TASK DETAILS: Copy out exactly the lines from the start of the data to the line containing "thumb mcp: (64, 413)". Include both.

Saved entries:
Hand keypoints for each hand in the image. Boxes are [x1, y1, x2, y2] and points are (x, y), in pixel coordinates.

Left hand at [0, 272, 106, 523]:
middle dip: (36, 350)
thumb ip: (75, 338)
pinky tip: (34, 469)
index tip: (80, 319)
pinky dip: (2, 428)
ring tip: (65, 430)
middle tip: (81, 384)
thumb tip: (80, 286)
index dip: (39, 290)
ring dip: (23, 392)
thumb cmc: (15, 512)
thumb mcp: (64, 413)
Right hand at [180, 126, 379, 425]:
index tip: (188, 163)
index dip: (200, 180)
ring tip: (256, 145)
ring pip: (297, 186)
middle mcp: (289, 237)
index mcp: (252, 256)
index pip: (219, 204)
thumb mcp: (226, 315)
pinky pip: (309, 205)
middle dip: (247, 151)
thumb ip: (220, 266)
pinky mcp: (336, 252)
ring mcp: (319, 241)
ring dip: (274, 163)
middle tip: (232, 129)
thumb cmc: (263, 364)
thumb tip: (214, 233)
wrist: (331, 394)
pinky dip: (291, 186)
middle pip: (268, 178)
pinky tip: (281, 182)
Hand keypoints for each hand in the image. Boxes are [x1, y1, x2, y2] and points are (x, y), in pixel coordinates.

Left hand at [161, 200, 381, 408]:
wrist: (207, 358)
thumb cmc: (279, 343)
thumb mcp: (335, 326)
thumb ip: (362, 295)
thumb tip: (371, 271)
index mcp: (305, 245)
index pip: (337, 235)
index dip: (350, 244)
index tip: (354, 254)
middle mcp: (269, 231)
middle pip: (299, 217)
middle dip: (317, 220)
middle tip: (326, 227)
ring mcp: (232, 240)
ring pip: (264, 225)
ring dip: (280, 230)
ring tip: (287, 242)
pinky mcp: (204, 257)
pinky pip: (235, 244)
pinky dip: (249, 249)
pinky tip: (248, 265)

WORKED SOLUTION:
Hand keypoints for each hand in the image. Boxes are [x1, y1, x2, y2] and points are (x, y), in pixel coordinates.

Left hand at [0, 272, 106, 523]:
middle dip: (36, 350)
thumb ip: (75, 338)
pinky tip: (34, 469)
index tip: (80, 319)
pinky dip: (2, 428)
ring tip: (65, 430)
middle tip: (81, 384)
thumb tip: (80, 286)
index dip: (39, 290)
ring dip: (23, 392)
thumb cmc: (15, 512)
thumb mcp: (64, 413)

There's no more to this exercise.